**WHAT TO DO:** Any images in the material are to be dropped while every line is retyped exactly.

**SOURCE DATA:**

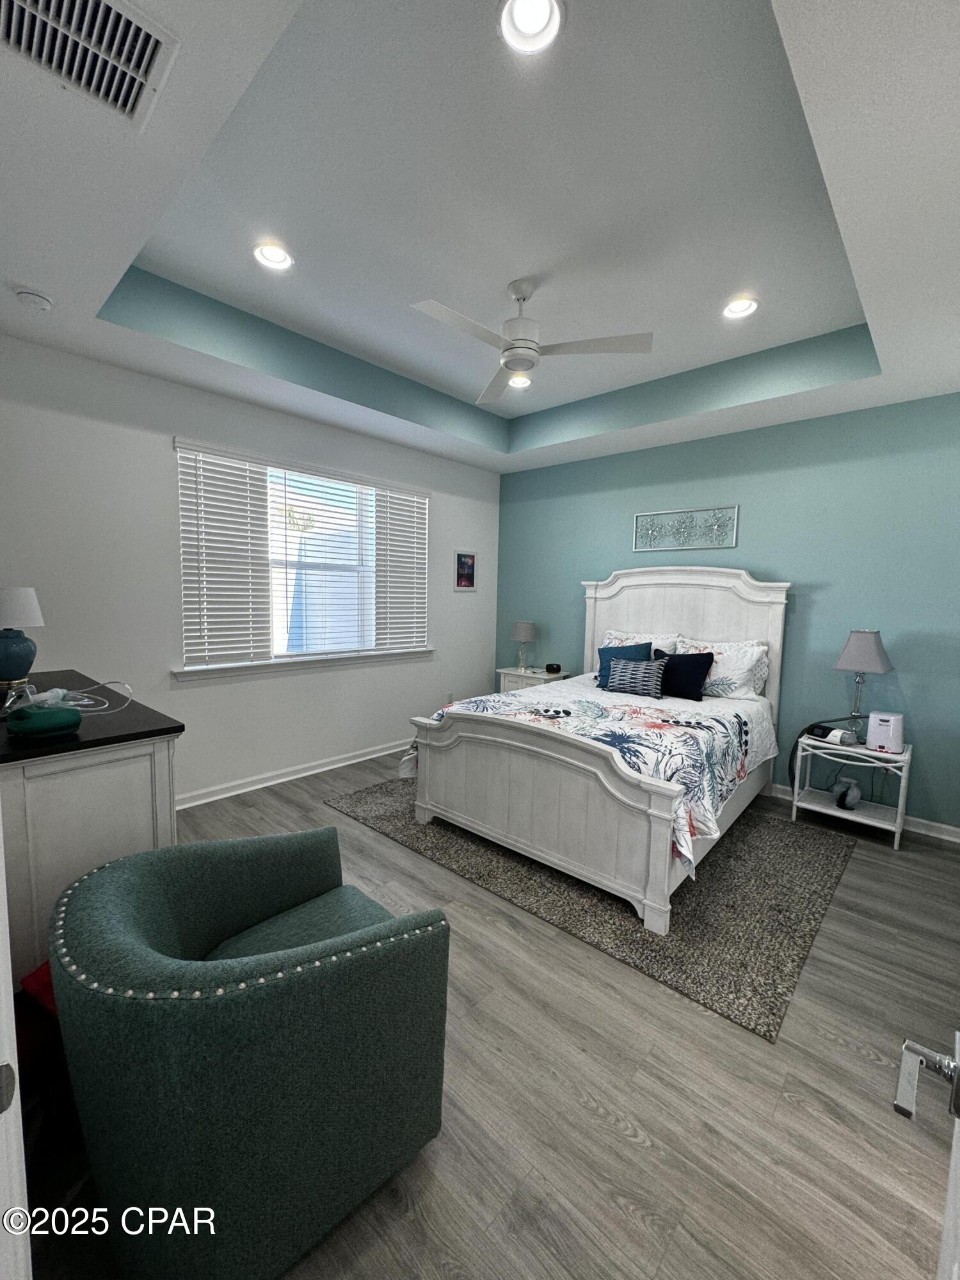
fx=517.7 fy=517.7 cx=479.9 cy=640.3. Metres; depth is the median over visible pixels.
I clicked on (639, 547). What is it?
wall art
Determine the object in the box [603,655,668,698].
striped pillow
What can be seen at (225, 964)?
armchair
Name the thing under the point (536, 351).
ceiling fan
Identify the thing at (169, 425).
white wall
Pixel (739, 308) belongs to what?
recessed light
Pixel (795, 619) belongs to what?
teal wall
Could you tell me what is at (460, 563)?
picture
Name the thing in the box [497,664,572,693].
nightstand
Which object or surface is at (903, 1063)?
door
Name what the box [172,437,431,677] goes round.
window
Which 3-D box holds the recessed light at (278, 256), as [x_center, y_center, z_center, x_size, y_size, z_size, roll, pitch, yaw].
[-0.985,-1.840,2.456,0.191,0.059,0.192,6,7,42]
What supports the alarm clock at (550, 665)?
on the nightstand at (539, 676)
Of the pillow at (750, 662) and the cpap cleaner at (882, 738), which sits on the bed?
the pillow at (750, 662)
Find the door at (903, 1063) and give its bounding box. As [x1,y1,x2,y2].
[894,1029,959,1279]
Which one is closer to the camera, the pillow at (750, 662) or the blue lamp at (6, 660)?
the blue lamp at (6, 660)
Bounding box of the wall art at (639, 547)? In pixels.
[631,504,738,551]
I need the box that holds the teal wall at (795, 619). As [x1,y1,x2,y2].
[494,391,959,831]
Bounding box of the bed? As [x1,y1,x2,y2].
[401,567,788,931]
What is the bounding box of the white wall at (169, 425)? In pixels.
[0,332,501,805]
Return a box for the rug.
[325,773,856,1043]
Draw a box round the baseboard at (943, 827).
[766,782,959,842]
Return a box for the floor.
[19,750,959,1279]
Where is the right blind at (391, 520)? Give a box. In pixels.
[371,484,428,650]
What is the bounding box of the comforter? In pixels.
[405,679,776,875]
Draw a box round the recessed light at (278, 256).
[252,240,293,270]
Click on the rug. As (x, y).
(729, 850)
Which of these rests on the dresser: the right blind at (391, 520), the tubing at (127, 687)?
the tubing at (127, 687)
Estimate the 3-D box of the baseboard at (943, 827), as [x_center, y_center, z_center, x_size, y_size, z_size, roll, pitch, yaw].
[1.713,1.060,4.306,4.275,0.093,0.019,6,7,42]
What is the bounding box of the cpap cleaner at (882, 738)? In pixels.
[865,710,904,753]
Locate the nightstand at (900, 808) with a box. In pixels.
[789,730,911,849]
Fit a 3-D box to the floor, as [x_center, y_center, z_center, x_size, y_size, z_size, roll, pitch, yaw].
[0.200,1.288,2.546,4.674,0.099,4.932,6,7,42]
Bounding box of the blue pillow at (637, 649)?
[595,641,654,689]
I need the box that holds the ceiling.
[0,0,959,474]
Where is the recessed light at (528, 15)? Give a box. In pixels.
[497,0,565,54]
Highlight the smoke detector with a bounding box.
[14,286,54,310]
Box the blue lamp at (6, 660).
[0,588,44,688]
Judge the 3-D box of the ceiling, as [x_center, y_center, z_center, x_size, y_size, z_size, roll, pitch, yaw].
[0.258,-1.665,2.399,4.513,0.346,4.872,6,7,42]
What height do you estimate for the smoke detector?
0.043 m
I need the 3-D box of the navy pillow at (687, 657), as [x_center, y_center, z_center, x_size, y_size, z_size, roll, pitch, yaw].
[1.463,0.249,3.858,0.501,0.343,0.212,6,7,42]
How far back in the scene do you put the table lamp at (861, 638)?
3.25 m
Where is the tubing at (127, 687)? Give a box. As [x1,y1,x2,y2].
[57,679,134,713]
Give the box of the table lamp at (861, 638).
[832,627,894,740]
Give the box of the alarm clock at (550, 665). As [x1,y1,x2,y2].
[545,662,561,673]
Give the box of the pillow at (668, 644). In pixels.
[602,630,684,656]
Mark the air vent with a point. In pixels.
(151, 41)
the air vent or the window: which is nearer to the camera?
the air vent
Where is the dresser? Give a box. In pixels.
[0,672,183,982]
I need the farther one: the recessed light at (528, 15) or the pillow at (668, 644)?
the pillow at (668, 644)
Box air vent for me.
[0,0,180,131]
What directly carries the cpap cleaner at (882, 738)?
on the nightstand at (900, 808)
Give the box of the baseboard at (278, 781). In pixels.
[176,737,411,809]
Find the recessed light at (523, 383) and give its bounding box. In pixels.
[506,373,531,387]
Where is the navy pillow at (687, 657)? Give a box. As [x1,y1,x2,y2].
[651,649,714,700]
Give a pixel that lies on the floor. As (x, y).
(618, 1147)
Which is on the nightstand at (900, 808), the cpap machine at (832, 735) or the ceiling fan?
the cpap machine at (832, 735)
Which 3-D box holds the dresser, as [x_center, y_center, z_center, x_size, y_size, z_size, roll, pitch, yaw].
[-1.794,0.724,2.139,1.534,0.979,0.581,6,7,42]
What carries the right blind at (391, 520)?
attached to the window
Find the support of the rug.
on the floor
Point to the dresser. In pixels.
(80, 772)
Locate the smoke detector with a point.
(40, 302)
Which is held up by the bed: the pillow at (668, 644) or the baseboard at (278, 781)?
the pillow at (668, 644)
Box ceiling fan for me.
[410,279,652,402]
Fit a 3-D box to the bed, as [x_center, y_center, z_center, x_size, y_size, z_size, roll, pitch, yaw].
[0.904,0.312,3.487,1.748,1.671,2.361,6,7,42]
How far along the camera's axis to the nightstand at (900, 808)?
3.29 m
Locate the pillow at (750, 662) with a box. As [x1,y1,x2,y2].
[672,635,771,700]
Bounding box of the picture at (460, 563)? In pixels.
[453,549,476,590]
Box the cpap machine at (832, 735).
[807,723,857,746]
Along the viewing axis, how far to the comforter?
2.94 m
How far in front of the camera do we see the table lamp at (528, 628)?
5.07 m
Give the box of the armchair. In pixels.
[44,828,452,1279]
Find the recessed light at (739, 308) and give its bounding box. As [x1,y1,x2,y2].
[721,296,759,319]
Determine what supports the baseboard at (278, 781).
attached to the white wall at (169, 425)
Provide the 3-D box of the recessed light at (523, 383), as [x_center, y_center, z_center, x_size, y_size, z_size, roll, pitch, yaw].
[0.278,-1.893,3.737,0.193,0.057,0.194,6,7,42]
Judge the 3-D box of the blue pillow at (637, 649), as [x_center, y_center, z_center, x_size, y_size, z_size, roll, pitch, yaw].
[1.165,0.195,4.120,0.471,0.376,0.233,6,7,42]
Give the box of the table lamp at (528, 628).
[510,620,536,671]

**RESULT:**
fx=517.7 fy=517.7 cx=479.9 cy=640.3. Metres; depth is the median over visible pixels.
I clicked on (639, 547). What is it?
wall art
Determine the object in the box [603,655,668,698].
striped pillow
What can be seen at (225, 964)?
armchair
Name the thing under the point (536, 351).
ceiling fan
Identify the thing at (169, 425).
white wall
Pixel (739, 308) belongs to what?
recessed light
Pixel (795, 619) belongs to what?
teal wall
Could you tell me what is at (460, 563)?
picture
Name the thing in the box [497,664,572,693].
nightstand
Which object or surface is at (903, 1063)?
door
Name what the box [172,437,431,677] goes round.
window
Which 3-D box holds the recessed light at (278, 256), as [x_center, y_center, z_center, x_size, y_size, z_size, roll, pitch, yaw].
[-0.985,-1.840,2.456,0.191,0.059,0.192,6,7,42]
What supports the alarm clock at (550, 665)?
on the nightstand at (539, 676)
Of the pillow at (750, 662) and the cpap cleaner at (882, 738), which sits on the bed?
the pillow at (750, 662)
Find the door at (903, 1063) and give its bounding box. As [x1,y1,x2,y2].
[894,1029,959,1279]
Which one is closer to the camera, the pillow at (750, 662) or the blue lamp at (6, 660)?
the blue lamp at (6, 660)
Bounding box of the wall art at (639, 547)? In pixels.
[631,504,738,551]
I need the box that holds the teal wall at (795, 619). As [x1,y1,x2,y2].
[494,391,959,831]
Bounding box of the bed? As [x1,y1,x2,y2].
[401,567,788,931]
What is the bounding box of the white wall at (169, 425)? In pixels.
[0,332,501,805]
Return a box for the rug.
[325,773,856,1043]
Draw a box round the baseboard at (943, 827).
[766,782,959,842]
Return a box for the floor.
[19,750,959,1279]
Where is the right blind at (391, 520)? Give a box. In pixels.
[371,484,428,650]
What is the bounding box of the comforter? In pixels.
[405,679,776,875]
Draw a box round the recessed light at (278, 256).
[252,240,293,270]
Click on the rug. As (x, y).
(729, 850)
Which of these rests on the dresser: the right blind at (391, 520), the tubing at (127, 687)?
the tubing at (127, 687)
Estimate the 3-D box of the baseboard at (943, 827), as [x_center, y_center, z_center, x_size, y_size, z_size, roll, pitch, yaw].
[1.713,1.060,4.306,4.275,0.093,0.019,6,7,42]
What is the bounding box of the cpap cleaner at (882, 738)? In pixels.
[865,710,904,753]
Locate the nightstand at (900, 808) with a box. In pixels.
[789,730,911,849]
Fit a 3-D box to the floor, as [x_center, y_center, z_center, x_size, y_size, z_size, roll, pitch, yaw].
[0.200,1.288,2.546,4.674,0.099,4.932,6,7,42]
Bounding box of the blue pillow at (637, 649)?
[595,641,654,689]
I need the box that holds the ceiling.
[0,0,959,474]
Where is the recessed light at (528, 15)? Give a box. In pixels.
[497,0,565,54]
Highlight the smoke detector with a bounding box.
[14,286,54,310]
Box the blue lamp at (6, 660).
[0,588,44,688]
Judge the 3-D box of the ceiling, as [x_center, y_center, z_center, x_size, y_size, z_size, roll, pitch, yaw].
[0.258,-1.665,2.399,4.513,0.346,4.872,6,7,42]
What height do you estimate for the smoke detector?
0.043 m
I need the 3-D box of the navy pillow at (687, 657), as [x_center, y_center, z_center, x_size, y_size, z_size, roll, pitch, yaw].
[1.463,0.249,3.858,0.501,0.343,0.212,6,7,42]
How far back in the scene do you put the table lamp at (861, 638)?
3.25 m
Where is the tubing at (127, 687)? Give a box. As [x1,y1,x2,y2].
[57,679,134,713]
Give the box of the table lamp at (861, 638).
[832,627,894,740]
Give the box of the alarm clock at (550, 665). As [x1,y1,x2,y2].
[545,662,561,673]
Give the box of the pillow at (668, 644). In pixels.
[602,630,684,656]
Mark the air vent with a point. In pixels.
(151, 41)
the air vent or the window: which is nearer to the camera?
the air vent
Where is the dresser? Give a box. In pixels.
[0,672,183,982]
I need the farther one: the recessed light at (528, 15) or the pillow at (668, 644)?
the pillow at (668, 644)
Box air vent for me.
[0,0,180,131]
What directly carries the cpap cleaner at (882, 738)?
on the nightstand at (900, 808)
Give the box of the baseboard at (278, 781). In pixels.
[176,737,411,809]
Find the recessed light at (523, 383) and give its bounding box. In pixels.
[506,373,531,387]
Where is the navy pillow at (687, 657)? Give a box. As [x1,y1,x2,y2].
[651,649,714,700]
Give a pixel that lies on the floor. As (x, y).
(618, 1147)
Which is on the nightstand at (900, 808), the cpap machine at (832, 735) or the ceiling fan?
the cpap machine at (832, 735)
Which 3-D box holds the dresser, as [x_center, y_center, z_center, x_size, y_size, z_size, roll, pitch, yaw].
[-1.794,0.724,2.139,1.534,0.979,0.581,6,7,42]
What carries the right blind at (391, 520)?
attached to the window
Find the support of the rug.
on the floor
Point to the dresser. In pixels.
(80, 772)
Locate the smoke detector with a point.
(40, 302)
Which is held up by the bed: the pillow at (668, 644) or the baseboard at (278, 781)?
the pillow at (668, 644)
Box ceiling fan for me.
[410,279,652,402]
Fit a 3-D box to the bed, as [x_center, y_center, z_center, x_size, y_size, z_size, roll, pitch, yaw].
[0.904,0.312,3.487,1.748,1.671,2.361,6,7,42]
How far along the camera's axis to the nightstand at (900, 808)?
3.29 m
Locate the pillow at (750, 662) with a box. As [x1,y1,x2,y2].
[672,635,771,700]
Bounding box of the picture at (460, 563)? In pixels.
[453,549,476,590]
Box the cpap machine at (832, 735).
[807,723,857,746]
Along the viewing axis, how far to the comforter?
2.94 m
How far in front of the camera do we see the table lamp at (528, 628)?
5.07 m
Give the box of the armchair. In pixels.
[44,828,452,1279]
Find the recessed light at (739, 308) and give its bounding box. As [x1,y1,x2,y2].
[721,296,759,319]
Determine what supports the baseboard at (278, 781).
attached to the white wall at (169, 425)
Provide the 3-D box of the recessed light at (523, 383), as [x_center, y_center, z_center, x_size, y_size, z_size, roll, pitch, yaw].
[0.278,-1.893,3.737,0.193,0.057,0.194,6,7,42]
Judge the 3-D box of the blue pillow at (637, 649), as [x_center, y_center, z_center, x_size, y_size, z_size, roll, pitch, yaw].
[1.165,0.195,4.120,0.471,0.376,0.233,6,7,42]
Give the box of the table lamp at (528, 628).
[510,620,536,671]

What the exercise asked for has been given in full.